Scan the material below for the word "BioAlignments", then copy every line in which it appears.

>>>>

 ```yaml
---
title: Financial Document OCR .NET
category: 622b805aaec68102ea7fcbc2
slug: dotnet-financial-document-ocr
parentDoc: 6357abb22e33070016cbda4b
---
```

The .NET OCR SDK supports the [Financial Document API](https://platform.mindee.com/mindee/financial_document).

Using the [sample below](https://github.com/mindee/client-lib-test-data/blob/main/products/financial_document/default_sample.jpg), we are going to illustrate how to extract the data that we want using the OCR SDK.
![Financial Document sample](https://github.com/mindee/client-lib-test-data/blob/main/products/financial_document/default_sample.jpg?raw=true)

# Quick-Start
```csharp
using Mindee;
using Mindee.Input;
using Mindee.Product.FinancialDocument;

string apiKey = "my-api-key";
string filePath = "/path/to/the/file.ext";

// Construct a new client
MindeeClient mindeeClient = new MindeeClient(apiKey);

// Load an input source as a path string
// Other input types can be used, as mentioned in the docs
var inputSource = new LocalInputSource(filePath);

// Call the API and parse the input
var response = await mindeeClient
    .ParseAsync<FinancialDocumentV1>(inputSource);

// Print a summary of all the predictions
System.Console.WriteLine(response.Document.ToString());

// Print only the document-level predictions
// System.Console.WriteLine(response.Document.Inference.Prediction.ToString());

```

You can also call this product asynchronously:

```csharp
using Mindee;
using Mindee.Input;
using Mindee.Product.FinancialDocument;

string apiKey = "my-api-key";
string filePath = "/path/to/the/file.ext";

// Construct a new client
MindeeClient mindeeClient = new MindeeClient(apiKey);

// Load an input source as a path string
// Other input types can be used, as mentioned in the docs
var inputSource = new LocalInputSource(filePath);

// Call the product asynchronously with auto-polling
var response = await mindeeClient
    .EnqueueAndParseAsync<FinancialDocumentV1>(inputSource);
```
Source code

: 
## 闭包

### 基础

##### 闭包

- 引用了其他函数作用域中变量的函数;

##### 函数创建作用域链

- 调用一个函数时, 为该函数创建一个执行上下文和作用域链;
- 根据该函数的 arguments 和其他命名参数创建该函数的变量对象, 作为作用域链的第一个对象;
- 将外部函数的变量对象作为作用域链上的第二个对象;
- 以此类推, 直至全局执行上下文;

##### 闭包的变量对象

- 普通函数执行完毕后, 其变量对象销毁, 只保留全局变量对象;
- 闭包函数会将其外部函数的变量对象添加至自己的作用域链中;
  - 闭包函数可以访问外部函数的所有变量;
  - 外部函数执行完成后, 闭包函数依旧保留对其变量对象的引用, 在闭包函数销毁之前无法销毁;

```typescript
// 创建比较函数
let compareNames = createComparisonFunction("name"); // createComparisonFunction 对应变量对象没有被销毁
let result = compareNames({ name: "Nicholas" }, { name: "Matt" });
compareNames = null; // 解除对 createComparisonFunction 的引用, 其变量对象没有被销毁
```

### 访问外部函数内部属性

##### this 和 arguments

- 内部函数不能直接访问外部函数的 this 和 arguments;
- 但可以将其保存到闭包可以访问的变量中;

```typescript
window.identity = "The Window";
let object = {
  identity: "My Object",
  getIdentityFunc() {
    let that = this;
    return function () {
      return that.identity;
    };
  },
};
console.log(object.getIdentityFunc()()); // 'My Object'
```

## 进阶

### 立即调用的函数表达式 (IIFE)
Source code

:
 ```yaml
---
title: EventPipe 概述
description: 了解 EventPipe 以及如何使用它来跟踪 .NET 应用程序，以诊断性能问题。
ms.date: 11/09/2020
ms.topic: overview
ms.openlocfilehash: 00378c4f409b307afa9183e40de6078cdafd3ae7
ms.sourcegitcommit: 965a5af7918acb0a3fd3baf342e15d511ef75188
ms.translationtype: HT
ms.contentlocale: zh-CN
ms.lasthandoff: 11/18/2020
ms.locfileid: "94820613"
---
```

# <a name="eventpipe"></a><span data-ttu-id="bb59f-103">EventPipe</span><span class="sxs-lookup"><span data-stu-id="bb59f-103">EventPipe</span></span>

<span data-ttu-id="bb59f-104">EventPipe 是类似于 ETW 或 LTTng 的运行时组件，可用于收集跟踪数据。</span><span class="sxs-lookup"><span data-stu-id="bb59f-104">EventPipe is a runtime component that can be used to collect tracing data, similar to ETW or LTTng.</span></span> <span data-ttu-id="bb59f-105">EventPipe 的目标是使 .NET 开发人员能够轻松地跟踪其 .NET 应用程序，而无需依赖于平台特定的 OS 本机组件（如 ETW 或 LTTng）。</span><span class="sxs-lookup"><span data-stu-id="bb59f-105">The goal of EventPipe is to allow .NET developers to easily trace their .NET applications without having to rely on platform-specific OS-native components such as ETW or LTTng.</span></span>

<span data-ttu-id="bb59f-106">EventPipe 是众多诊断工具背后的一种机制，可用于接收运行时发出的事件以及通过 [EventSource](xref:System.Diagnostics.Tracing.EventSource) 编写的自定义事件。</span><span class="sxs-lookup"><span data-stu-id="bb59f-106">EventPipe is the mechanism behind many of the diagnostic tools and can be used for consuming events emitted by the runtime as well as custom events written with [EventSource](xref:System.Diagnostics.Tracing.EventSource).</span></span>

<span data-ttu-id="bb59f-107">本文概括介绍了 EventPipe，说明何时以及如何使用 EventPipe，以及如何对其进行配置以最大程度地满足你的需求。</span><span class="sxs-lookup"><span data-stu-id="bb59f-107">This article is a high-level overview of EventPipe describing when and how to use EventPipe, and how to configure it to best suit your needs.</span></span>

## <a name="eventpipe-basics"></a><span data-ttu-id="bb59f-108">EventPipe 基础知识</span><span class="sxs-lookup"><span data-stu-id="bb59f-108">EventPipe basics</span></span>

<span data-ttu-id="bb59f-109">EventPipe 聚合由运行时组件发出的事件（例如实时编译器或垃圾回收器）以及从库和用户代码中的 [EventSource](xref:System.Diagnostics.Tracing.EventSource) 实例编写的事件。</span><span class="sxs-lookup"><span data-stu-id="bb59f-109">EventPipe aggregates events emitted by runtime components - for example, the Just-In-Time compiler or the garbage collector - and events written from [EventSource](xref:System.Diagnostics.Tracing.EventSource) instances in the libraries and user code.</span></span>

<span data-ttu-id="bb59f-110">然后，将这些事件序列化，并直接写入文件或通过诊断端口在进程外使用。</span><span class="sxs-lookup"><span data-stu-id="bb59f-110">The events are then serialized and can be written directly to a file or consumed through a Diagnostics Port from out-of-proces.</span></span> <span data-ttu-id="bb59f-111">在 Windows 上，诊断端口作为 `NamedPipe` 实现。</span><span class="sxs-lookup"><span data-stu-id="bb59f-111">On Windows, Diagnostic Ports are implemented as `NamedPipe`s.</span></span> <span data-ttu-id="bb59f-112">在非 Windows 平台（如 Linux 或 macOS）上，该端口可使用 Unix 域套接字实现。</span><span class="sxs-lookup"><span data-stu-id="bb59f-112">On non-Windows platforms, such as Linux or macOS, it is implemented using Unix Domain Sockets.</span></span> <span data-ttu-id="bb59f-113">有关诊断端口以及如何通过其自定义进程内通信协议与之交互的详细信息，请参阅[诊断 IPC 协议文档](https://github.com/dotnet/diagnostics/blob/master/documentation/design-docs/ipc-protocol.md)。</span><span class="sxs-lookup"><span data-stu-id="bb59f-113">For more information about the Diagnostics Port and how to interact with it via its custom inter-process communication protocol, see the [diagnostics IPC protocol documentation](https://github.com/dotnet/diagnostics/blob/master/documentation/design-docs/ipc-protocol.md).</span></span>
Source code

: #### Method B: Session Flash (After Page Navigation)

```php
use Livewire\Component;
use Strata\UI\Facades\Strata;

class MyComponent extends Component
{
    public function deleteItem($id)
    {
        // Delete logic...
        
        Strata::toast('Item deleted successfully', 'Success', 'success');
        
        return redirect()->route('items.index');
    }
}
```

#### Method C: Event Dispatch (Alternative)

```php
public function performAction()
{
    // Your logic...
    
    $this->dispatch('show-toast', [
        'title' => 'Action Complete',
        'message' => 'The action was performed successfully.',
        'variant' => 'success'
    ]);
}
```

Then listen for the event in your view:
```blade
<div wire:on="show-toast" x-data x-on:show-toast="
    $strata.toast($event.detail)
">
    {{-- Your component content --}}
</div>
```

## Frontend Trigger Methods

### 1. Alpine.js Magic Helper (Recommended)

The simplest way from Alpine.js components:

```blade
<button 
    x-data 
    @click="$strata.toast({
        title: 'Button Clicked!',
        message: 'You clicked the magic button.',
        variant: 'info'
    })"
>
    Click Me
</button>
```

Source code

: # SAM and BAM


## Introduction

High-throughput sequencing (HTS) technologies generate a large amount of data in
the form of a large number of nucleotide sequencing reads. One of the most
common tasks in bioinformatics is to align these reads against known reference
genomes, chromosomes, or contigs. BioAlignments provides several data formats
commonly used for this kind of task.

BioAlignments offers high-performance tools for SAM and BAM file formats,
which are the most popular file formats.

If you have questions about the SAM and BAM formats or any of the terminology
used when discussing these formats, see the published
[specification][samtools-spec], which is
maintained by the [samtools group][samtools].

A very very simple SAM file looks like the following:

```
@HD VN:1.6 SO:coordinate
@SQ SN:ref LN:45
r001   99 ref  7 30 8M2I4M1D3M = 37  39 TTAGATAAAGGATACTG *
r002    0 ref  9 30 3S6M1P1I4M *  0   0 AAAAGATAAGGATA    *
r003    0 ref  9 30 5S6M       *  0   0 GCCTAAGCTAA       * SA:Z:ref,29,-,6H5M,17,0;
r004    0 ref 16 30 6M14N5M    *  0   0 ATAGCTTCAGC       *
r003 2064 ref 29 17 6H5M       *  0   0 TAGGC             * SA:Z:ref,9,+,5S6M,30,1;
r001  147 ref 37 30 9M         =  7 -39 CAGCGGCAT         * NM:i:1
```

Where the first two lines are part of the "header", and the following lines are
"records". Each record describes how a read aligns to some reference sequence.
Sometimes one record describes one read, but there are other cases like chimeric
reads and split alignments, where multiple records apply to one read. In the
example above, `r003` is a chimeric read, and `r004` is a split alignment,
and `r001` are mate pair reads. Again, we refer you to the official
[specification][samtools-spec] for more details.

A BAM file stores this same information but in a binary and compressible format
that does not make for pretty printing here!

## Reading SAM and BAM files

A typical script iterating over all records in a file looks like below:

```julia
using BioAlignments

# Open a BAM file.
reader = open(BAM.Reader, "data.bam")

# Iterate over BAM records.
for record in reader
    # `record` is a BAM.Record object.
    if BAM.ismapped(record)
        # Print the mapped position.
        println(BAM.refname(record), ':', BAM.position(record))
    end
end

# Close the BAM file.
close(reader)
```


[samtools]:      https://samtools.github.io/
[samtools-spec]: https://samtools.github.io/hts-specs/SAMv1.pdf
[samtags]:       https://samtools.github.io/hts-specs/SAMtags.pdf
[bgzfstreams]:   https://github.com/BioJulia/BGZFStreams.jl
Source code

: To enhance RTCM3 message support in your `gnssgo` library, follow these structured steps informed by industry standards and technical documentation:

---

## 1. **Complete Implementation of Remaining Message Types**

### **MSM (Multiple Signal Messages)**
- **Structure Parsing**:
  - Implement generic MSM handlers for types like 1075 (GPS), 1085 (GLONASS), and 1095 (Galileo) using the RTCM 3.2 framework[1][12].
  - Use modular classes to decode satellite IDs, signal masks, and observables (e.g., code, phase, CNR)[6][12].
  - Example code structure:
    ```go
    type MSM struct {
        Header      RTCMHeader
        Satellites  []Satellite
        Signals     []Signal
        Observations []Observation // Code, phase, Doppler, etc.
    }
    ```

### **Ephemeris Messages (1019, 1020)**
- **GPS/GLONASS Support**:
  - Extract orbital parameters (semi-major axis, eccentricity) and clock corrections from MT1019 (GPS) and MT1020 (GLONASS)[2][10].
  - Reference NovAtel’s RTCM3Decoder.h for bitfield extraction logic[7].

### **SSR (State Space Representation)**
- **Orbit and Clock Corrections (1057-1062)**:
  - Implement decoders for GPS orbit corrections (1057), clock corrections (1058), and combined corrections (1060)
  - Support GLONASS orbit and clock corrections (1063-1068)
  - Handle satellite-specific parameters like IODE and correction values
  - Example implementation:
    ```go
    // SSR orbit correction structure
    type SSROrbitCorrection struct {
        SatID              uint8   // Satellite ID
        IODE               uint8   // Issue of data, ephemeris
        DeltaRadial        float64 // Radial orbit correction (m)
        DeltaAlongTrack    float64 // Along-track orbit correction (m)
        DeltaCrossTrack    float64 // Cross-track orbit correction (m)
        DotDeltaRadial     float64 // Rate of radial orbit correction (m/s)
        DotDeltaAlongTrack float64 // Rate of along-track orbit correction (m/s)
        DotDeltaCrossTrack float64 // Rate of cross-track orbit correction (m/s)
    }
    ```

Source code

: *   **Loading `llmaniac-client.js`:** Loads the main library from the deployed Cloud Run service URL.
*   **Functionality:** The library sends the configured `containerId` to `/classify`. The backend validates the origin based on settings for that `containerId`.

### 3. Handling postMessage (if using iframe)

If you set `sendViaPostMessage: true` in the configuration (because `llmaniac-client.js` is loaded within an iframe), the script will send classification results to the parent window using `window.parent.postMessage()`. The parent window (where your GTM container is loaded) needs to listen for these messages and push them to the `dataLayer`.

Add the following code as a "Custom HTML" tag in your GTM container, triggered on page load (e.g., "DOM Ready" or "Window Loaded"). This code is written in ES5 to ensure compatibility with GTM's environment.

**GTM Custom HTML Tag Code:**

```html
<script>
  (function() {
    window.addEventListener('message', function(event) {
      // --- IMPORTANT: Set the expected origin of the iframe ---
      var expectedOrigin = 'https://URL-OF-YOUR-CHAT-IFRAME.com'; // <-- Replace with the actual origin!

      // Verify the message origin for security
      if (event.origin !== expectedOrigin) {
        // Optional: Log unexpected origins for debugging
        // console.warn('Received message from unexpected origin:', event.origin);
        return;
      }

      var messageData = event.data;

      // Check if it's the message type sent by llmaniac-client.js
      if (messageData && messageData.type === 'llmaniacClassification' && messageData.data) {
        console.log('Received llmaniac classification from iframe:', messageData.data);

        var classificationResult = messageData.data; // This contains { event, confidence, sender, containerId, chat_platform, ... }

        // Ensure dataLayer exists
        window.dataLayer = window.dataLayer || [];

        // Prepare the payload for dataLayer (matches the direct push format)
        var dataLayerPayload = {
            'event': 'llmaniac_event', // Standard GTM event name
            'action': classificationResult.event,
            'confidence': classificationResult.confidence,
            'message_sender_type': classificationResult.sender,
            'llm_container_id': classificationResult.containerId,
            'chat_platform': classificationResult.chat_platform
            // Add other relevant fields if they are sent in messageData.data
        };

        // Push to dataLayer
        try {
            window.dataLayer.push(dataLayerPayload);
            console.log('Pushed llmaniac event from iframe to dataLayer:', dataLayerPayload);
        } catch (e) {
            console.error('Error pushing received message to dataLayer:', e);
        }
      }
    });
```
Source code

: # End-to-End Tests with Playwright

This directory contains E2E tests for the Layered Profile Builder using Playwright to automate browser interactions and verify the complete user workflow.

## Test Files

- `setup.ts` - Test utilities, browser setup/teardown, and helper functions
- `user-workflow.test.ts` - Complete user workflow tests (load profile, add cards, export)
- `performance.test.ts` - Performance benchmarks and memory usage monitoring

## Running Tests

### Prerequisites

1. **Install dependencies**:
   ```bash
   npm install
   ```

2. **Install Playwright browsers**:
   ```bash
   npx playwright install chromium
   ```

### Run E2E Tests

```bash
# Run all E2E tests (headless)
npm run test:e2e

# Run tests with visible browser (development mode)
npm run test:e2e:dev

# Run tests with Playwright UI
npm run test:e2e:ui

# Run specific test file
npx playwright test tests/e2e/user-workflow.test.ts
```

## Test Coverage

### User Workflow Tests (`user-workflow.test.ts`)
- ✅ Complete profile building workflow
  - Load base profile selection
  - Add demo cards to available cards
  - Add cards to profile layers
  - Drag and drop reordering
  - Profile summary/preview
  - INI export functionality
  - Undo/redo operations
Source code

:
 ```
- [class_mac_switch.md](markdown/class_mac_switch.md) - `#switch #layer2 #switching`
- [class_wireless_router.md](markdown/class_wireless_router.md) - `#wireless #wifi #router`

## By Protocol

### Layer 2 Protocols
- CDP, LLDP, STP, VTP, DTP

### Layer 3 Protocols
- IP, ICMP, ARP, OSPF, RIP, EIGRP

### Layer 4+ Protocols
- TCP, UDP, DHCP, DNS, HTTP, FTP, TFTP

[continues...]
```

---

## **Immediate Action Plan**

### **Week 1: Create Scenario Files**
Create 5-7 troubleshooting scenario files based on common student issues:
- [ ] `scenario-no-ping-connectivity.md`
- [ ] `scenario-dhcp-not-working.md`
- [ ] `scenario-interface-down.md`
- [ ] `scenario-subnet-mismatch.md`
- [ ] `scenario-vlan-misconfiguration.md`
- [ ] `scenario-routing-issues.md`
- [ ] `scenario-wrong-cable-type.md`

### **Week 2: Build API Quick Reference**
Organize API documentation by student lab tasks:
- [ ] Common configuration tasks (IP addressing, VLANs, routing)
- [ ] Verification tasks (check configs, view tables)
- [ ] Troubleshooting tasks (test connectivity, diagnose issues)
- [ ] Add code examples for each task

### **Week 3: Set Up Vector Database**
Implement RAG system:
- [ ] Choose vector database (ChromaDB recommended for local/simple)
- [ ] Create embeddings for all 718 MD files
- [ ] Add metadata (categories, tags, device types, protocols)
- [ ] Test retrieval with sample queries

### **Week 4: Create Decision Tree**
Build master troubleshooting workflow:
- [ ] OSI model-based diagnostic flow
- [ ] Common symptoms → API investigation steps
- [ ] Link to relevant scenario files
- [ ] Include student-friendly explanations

<<<<

[RESPONSE TO THE EXERCISE]:
genomes, chromosomes, or contigs. BioAlignments provides several data formats
BioAlignments offers high-performance tools for SAM and BAM file formats,
using BioAlignments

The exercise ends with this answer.